I'm trying to debug a new issue that's cropped up in a new distro of our software. I've got a theory for what's going on, but I'd like to run it by people who know how UDP works.
We have a custom protocol we've been using for years that's built on top of UDP. The basic idea is that 2 networked systems each have a list of buffers that they'd like to transmit to the other in real time at a high-ish rate (like 100HZ).
So what they both do is go through the list ahead of time and divvy them up into datagrams. Each datagram gets buffers assigned to it until no more buffers can fit in a datagram, at which point it adds another datagram, and continues through the list. This repeats until its made datagrams for all the buffers. So at startup time it figures out how many UDP datagrams it needs to send, and which buffers go into each.
The dataflow of the protocol is that the receiving side wakes up at the 100Hz tick and in a tight loop for each datagram buffer -> copies the local buffer data into a datagram buffer, and then does a socket send() of the datagram buffer.
The sending side likewise in a tight loop does a recv() into its datagram buffer with a 0 timeout (nowait I believe) until that recv() call returns with no data. Any data it recieves is copied into the appropriate local buffer before the next recv() call happens.
This worked (supposedly) fine for years, although I understand typically the system was only requiring 2 UDP datagrams. However, we got built a new system recently with enough new buffers that it now needs 3 UDP datagrams. The report I got was that the first 2 were going over fine, but the data in the 3rd datagram wasn't.
I tried this out on our testbench, and it looked like I got it working. However, it definitely isn't on the actual customer equipment. We can see on Wireshark that all 3 datagrams are getting transmitted, but we can see in our software that its only ever seeing the first 2. If I'm right that its working fine on our testbench, this looks an awful lot like either a hardware difference, or a race condition (likely the race ending differently due to hardware differences). Supporting this is that I think I've momentarily seen the customer equipment actually receive one of the 3 datagrams.
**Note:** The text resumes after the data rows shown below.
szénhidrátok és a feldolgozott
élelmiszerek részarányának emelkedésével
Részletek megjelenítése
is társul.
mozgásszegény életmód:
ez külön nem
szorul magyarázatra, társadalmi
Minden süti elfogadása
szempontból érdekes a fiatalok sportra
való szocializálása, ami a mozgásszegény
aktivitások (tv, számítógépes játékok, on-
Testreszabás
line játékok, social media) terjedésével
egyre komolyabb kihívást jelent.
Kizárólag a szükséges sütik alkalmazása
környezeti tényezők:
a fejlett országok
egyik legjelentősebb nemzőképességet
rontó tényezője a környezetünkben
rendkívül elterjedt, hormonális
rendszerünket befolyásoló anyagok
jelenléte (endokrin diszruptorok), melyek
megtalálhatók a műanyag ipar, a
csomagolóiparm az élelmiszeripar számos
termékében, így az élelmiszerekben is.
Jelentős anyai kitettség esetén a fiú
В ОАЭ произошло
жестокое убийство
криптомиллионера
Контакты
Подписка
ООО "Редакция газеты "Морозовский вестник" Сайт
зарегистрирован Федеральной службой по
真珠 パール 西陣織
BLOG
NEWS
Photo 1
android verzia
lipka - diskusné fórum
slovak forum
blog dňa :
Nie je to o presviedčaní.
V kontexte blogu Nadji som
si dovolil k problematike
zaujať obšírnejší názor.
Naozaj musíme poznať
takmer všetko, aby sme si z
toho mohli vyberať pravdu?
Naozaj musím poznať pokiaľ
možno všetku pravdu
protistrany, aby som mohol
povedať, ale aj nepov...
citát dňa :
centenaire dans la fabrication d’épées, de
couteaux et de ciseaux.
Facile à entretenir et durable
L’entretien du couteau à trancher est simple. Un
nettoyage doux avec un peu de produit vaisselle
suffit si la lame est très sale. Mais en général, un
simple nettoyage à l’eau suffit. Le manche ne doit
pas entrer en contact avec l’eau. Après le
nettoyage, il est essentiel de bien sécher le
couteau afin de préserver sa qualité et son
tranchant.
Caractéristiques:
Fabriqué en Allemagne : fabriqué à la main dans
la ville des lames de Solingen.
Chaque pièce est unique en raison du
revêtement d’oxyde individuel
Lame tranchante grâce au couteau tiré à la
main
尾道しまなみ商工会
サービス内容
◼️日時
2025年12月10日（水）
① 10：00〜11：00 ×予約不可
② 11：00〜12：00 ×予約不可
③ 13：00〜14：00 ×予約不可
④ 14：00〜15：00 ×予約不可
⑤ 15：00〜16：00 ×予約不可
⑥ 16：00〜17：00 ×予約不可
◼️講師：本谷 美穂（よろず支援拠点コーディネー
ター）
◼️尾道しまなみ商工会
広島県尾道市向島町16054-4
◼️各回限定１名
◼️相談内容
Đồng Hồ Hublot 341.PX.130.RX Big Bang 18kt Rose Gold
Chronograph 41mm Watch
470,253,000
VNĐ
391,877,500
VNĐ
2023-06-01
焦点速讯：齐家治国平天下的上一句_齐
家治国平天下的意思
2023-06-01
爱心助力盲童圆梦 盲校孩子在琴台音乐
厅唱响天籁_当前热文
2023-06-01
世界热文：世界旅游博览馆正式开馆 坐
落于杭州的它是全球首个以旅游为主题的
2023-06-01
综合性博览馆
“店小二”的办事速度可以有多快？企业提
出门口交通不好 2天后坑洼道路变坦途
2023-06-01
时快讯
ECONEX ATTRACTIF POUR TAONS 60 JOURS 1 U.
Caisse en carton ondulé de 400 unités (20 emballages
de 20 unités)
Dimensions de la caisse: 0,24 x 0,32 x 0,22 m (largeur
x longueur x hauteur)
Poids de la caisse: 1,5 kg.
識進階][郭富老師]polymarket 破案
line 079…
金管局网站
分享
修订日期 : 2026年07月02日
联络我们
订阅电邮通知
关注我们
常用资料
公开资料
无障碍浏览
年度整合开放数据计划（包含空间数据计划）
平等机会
So here's my theory for what's going on here. I'd like feedback from UDP gurus on how feasible this sounds:
This user-level protocol of ours on top of UDP is unsynchronized, and that's causing a race between the tight send() loop on the sender and the tight nowait recv() on the receiver's side. After the second datagram is send()'ed from the sender, the receiver may somehow be recv()-ing it, processing it, and posting its no-wait revc() before the sender manages to send() its third (and last) datagram. This shows up on the recv() side as the sender being done (because recv() returns with 0 data).
So my theory is that this protocol needs to be tweaked a bit. Either back-and-forth, handshaking needs to be added, or the recv() side needs to block with a reasonable timeout, and/or perhaps do something with the knowledge of how many datagrams its supposed to be getting (it knows that at startup time).